Exercise |
When you reach the records below, output each one exactly.

Available records |
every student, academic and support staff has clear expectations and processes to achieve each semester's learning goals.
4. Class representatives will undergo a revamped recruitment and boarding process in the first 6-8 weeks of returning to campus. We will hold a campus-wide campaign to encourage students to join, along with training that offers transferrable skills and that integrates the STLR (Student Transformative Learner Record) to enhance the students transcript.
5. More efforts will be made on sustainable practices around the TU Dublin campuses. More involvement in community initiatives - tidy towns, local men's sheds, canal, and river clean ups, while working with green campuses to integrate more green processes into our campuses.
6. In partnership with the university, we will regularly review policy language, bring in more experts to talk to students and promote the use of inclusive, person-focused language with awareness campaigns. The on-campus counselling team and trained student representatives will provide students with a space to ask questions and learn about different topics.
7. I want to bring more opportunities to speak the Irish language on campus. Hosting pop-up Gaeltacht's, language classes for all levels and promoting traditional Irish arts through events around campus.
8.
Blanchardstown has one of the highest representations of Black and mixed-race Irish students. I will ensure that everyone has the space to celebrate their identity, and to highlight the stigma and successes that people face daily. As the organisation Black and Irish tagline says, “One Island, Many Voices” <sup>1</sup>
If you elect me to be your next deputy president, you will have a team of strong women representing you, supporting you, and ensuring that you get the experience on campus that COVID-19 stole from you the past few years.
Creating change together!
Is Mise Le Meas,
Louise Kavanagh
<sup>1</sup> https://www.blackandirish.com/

Solution to the exercise |
every student, academic and support staff has clear expectations and processes to achieve each semester's learning goals.
4. Class representatives will undergo a revamped recruitment and boarding process in the first 6-8 weeks of returning to campus. We will hold a campus-wide campaign to encourage students to join, along with training that offers transferrable skills and that integrates the STLR (Student Transformative Learner Record) to enhance the students transcript.
5. More efforts will be made on sustainable practices around the TU Dublin campuses. More involvement in community initiatives - tidy towns, local men's sheds, canal, and river clean ups, while working with green campuses to integrate more green processes into our campuses.
6. In partnership with the university, we will regularly review policy language, bring in more experts to talk to students and promote the use of inclusive, person-focused language with awareness campaigns. The on-campus counselling team and trained student representatives will provide students with a space to ask questions and learn about different topics.
7. I want to bring more opportunities to speak the Irish language on campus. Hosting pop-up Gaeltacht's, language classes for all levels and promoting traditional Irish arts through events around campus.
8.
Blanchardstown has one of the highest representations of Black and mixed-race Irish students. I will ensure that everyone has the space to celebrate their identity, and to highlight the stigma and successes that people face daily. As the organisation Black and Irish tagline says, “One Island, Many Voices” <sup>1</sup>
If you elect me to be your next deputy president, you will have a team of strong women representing you, supporting you, and ensuring that you get the experience on campus that COVID-19 stole from you the past few years.
Creating change together!
Is Mise Le Meas,
Louise Kavanagh
<sup>1</sup> https://www.blackandirish.com/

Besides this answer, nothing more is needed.